Menurut pernyataan Polisi Metropolitan, petugas pemadam kebakaran dikerahkan ke sebuah bangunan di Nelson Street, kawasan Tower Hamlets, pada Selasa dini hari sekitar pukul 05.10 waktu setempat. Api hanya menyebabkan kerusakan ringan pada gerbang bangunan yang sebelumnya merupakan Sinagoga Pusat London Timur.
“Penyelidikan awal melalui CCTV menunjukkan bahwa api sengaja dinyalakan sekitar pukul 05.10 waktu setempat dan kejadian ini dianggap sebagai pembakaran,” demikian pernyataan resmi kepolisian.
Karena lokasi kejadian merupakan bekas tempat ibadah Yahudi, kasus ini kini ditangani oleh Counter Terrorism Policing London.

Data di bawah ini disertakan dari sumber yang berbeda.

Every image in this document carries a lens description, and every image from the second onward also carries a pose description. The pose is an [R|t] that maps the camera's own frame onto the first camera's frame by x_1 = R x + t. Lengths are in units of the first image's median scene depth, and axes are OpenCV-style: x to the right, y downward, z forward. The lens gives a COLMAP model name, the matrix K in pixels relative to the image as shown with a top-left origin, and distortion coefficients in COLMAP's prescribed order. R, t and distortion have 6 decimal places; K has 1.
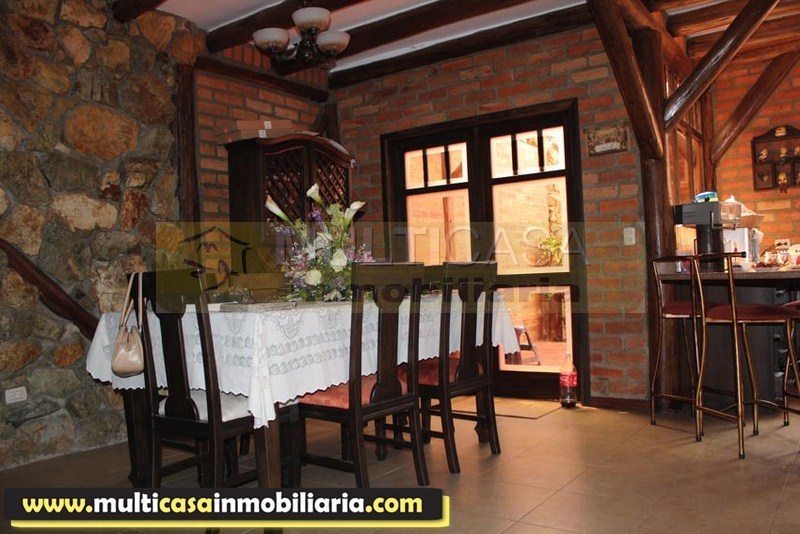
lens RADIAL K [[667.6, 0, 398.6], [0, 667.6, 268.5], [0, 0, 1]] dist [-0.007069, -0.001167]
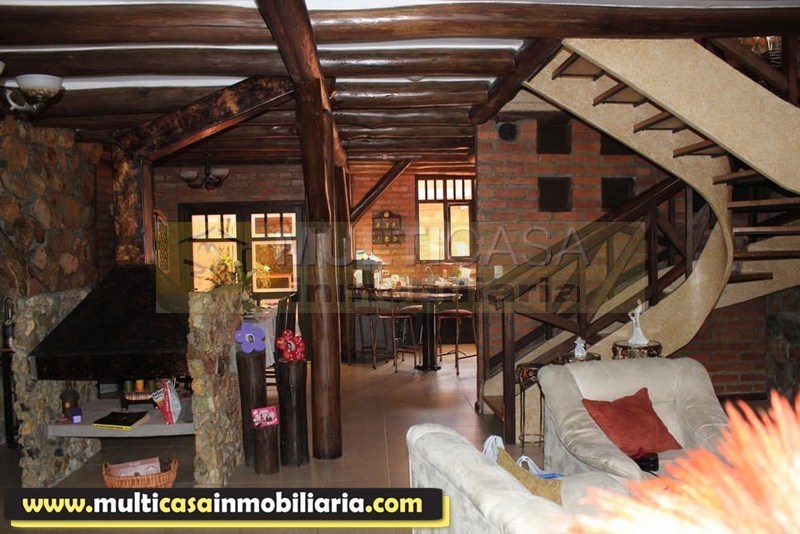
lens RADIAL K [[667.6, 0, 400.7], [0, 667.6, 268.4], [0, 0, 1]] dist [-0.007069, -0.001167]
pose [[0.800330, 0.004107, 0.599546, -0.547806], [-0.026407, 0.999248, 0.028406, -0.106216], [-0.598978, -0.038567, 0.799836, -0.573124]]
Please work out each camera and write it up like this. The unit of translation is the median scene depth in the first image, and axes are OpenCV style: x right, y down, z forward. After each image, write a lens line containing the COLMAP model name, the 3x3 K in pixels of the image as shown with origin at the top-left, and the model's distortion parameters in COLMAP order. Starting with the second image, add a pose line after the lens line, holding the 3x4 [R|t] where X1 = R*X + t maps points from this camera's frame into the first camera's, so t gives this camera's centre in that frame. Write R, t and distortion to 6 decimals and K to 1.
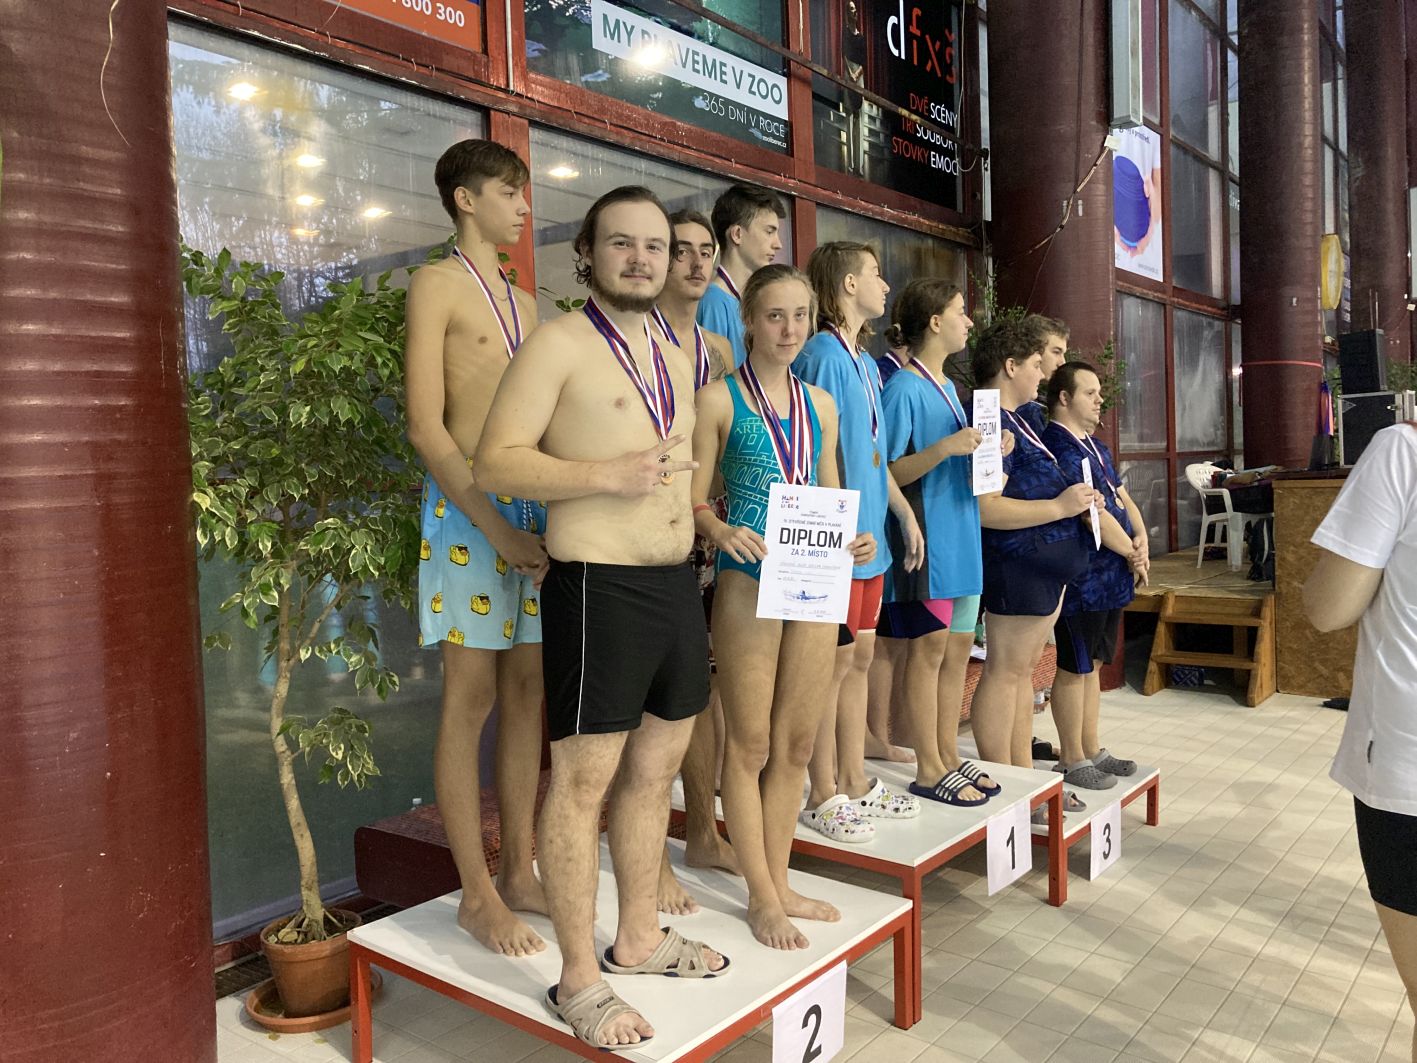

Kepala kepolisian wilayah setempat, Brittany Clarke, menegaskan bahwa pihaknya memandang serius kejadian tersebut. “Bangunan ini memang sudah lama tidak difungsikan sebagai sinagoga, tetapi hal itu tidak mengurangi kekhawatiran komunitas Yahudi di Tower Hamlets, Hackney, dan wilayah lain. Mereka menjadi prioritas perhatian kami pagi ini,” ujarnya.
Ia menambahkan bahwa kehadiran polisi di sekitar lokasi akan ditingkatkan selama proses penyelidikan berlangsung. Sementara itu, pimpinan unit kontra-terorisme London, Helen Flanagan, menyatakan penyidik sedang menyelidiki kemungkinan keterkaitan dengan serangkaian insiden serupa yang menargetkan warga Yahudi di bagian barat laut London dalam beberapa pekan terakhir.

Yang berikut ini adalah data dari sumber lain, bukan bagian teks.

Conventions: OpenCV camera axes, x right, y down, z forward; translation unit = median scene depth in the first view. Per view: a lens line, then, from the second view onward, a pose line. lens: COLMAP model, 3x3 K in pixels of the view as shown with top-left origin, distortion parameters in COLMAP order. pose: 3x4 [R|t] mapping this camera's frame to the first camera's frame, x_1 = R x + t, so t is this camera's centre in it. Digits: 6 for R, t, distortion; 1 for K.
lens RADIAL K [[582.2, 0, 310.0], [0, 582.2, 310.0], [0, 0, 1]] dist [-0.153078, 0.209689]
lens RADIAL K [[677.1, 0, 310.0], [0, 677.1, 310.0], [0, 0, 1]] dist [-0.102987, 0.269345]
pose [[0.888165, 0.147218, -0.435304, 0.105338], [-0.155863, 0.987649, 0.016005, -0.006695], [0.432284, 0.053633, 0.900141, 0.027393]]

Insiden ini terjadi di tengah meningkatnya ketegangan akibat serangkaian serangan antisemit sepanjang April hingga awal Mei 2026. Di kawasan Golders Green, yang dikenal sebagai pusat komunitas Yahudi, dua pria dilaporkan mengalami luka serius akibat penusukan pekan lalu.
Sebelumnya, pada bulan April 2026, empat ambulans milik layanan darurat melepaskan Yahudi juga dibakar. Perdana Menteri Keir Starmer menyebut situasi tersebut sebagai “krisis” dan telah mengadakan pertemuan dengan sejumlah tokoh masyarakat pada awal pekan ini untuk merespons meningkatnya serangan antisemit.
“Salah satu jalur pencarian adalah kemungkinan adanya keterlibatan negara asing di balik beberapa kejadian ini,” kata Starmer. “Pesan kami jelas: kepada Iran atau negara mana pun yang mencoba memicu kekerasan dan perpecahan, hal itu tidak akan ditoleransi.”
Sejumlah laporan juga menyebut kelompok bernama Harakat Ashab al-Yamin al-Islamiya, yang diduga memiliki keterkaitan dengan Iran, telah mengklaim bertanggung jawab atas beberapa serangan di Inggris dan negara Eropa lainnya.
Penyelidikan masih berlangsung, sementara aparat terus mengintensifkan pengamanan untuk mencegah potensi serangan lanjutan.